In his well-known Sermon on the Sunday in the Octave of the Assumption, the holy Abbot described with passionate words Mary’s intimate participation in the redeeming sacrifice of her Son. “O Blessed Mother,” he exclaimed, “a sword has truly pierced your soul!. . . So deeply has the violence of pain pierced your soul that we may rightly call you more than a martyr, for in you participation in the Passion of the Son by far surpasses in intensity the physical sufferings of martyrdom” (14: PL 183, 437-438). Bernard had no doubts: “per Mariam ad Iesum”, through Mary we are led to Jesus. He testifies clearly to Mary’s subordination to Jesus, in accordance with the foundation of traditional Mariology. Yet the text of the Sermon also documents the Virgin’s privileged place in the economy of salvation, subsequent to the Mother’s most particular participation (compassio) in the sacrifice of the Son. It is not for nothing that a century and a half after Bernard’s death, Dante Alighieri, in the last canticle of the Divine Comedy, was to put on the lips of the Doctor Mellifluus the sublime prayer to Mary: “Virgin Mother, daughter of your own Son, / humble and exalted more than any creature, / fixed term of the eternal counsel” (Paradise XXXIII, vv. 1ff.).

These reflections, characteristic of a person in love with Jesus and Mary as was Bernard, are still a salutary stimulus not only to theologians but to all believers. Some claim to have solved the fundamental questions on God, on man, and on the world with the power of reason alone. Saint Bernard, on the other hand, solidly grounded on the Bible and on the Fathers of the Church, reminds us that without a profound faith in God, nourished by prayer and contemplation, by an intimate relationship with the Lord, our reflections on the divine mysteries risk becoming an empty intellectual exercise and losing their credibility. Theology refers us back to the “knowledge of the saints”, to their intuition of the mysteries of the living God, and to their wisdom, a gift of the Holy Spirit, which become a reference point for theological thought. Together with Bernard of Clairvaux, we too must recognize that man seeks God better and finds him more easily “in prayer than in discussion”. In the end, the truest figure of a theologian and of every evangelizer remains the Apostle John, who laid his head on the Teacher’s breast.
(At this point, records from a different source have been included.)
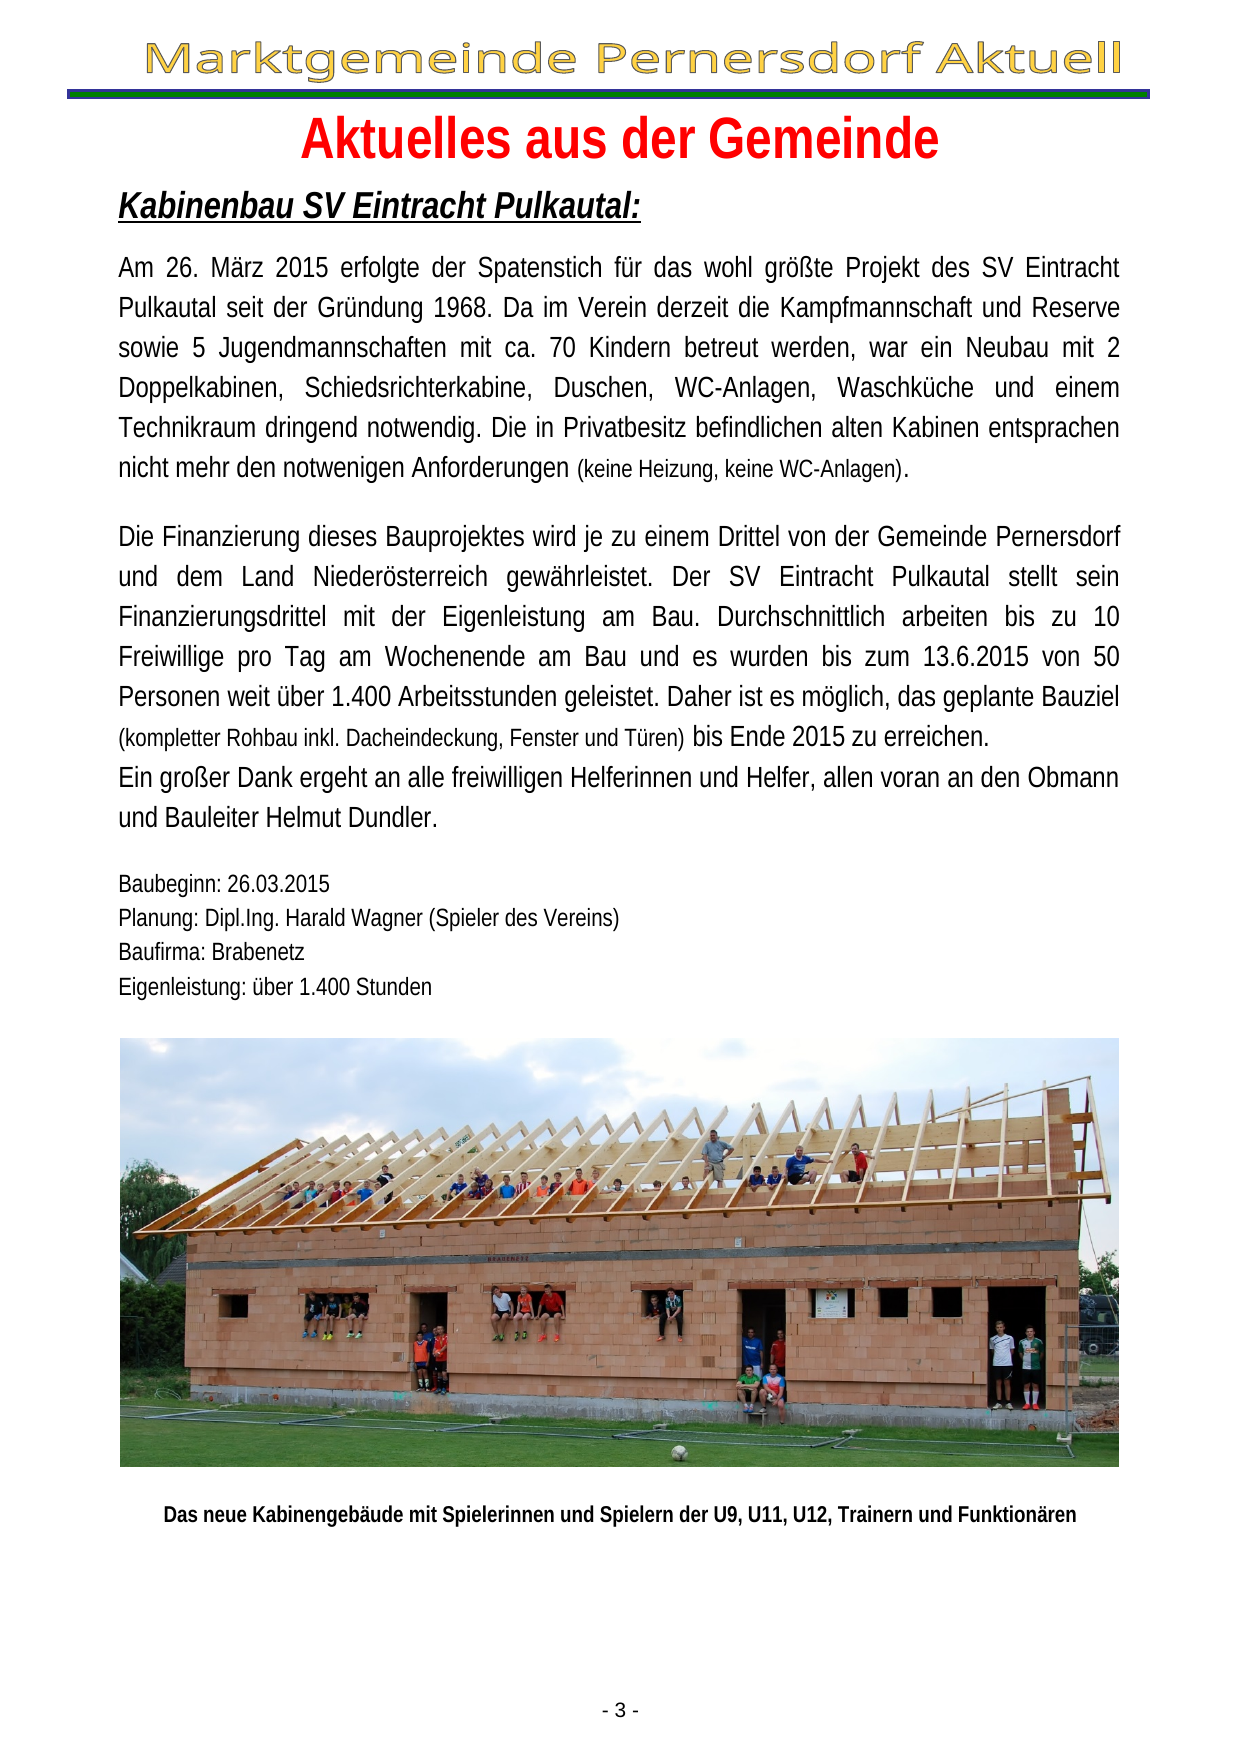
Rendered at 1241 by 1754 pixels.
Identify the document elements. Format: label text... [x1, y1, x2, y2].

text Am 26. März 2015 erfolgte der Spatenstich für das wohl größte Projekt des SV Eintracht Pulkautal seit der Gründung 1968. Da im Verein derzeit die Kampfmannschaft und Reserve sowie 5 Jugendmannschaften mit ca. 70 Kindern betreut werden, war ein Neubau mit 2 Doppelkabinen, Schiedsrichterkabine, Duschen, WC-Anlagen, Waschküche und einem Technikraum dringend notwendig. Die in Privatbesitz befindlichen alten Kabinen entsprachen nicht mehr den notwenigen Anforderungen (keine Heizung, keine WC-Anlagen). [118, 250, 1122, 484]
text Eigenleistung: über 1.400 Stunden [118, 972, 1122, 1000]
picture [118, 1038, 1119, 1466]
text Ein großer Dank ergeht an alle freiwilligen Helferinnen und Helfer, allen voran an den Obmann und Bauleiter Helmut Dundler. [118, 760, 1122, 833]
text Aktuelles aus der Gemeinde [118, 103, 1122, 170]
text Baufirma: Brabenetz [118, 937, 1122, 966]
text Planung: Dipl.Ing. Harald Wagner (Spieler des Vereins) [118, 903, 1122, 932]
text Kabinenbau SV Eintracht Pulkautal: [118, 184, 1122, 227]
text Baubeginn: 26.03.2015 [118, 869, 1122, 897]
text Das neue Kabinengebäude mit Spielerinnen und Spielern der U9, U11, U12, Trainern und Funktionären [118, 1501, 1122, 1528]
text Die Finanzierung dieses Bauprojektes wird je zu einem Drittel von der Gemeinde Pernersdorf und dem Land Niederösterreich gewährleistet. Der SV Eintracht Pulkautal stellt sein Finanzierungsdrittel mit der Eigenleistung am Bau. Durchschnittlich arbeiten bis zu 10 Freiwillige pro Tag am Wochenende am Bau und es wurden bis zum 13.6.2015 von 50 Personen weit über 1.400 Arbeitsstunden geleistet. Daher ist es möglich, das geplante Bauziel (kompletter Rohbau inkl. Dacheindeckung, Fenster und Türen) bis Ende 2015 zu erreichen. [118, 519, 1122, 753]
I would like to conclude these reflections on Saint Bernard with the invocations to Mary that we read in one of his beautiful homilies. “In danger, in distress, in uncertainty”, he says, “think of Mary, call upon Mary. She never leaves your lips, she never departs from your heart; and so that you may obtain the help of her prayers, never forget the example of her life. If you follow her, you cannot falter; if you pray to her, you cannot despair; if you think of her, you cannot err. If she sustains you, you will not stumble; if she protects you, you have nothing to fear; if she guides you, you will never flag; if she is favorable to you, you will attain your goal. . .” (Hom. II super Missus est, 17: PL 183, 70-71).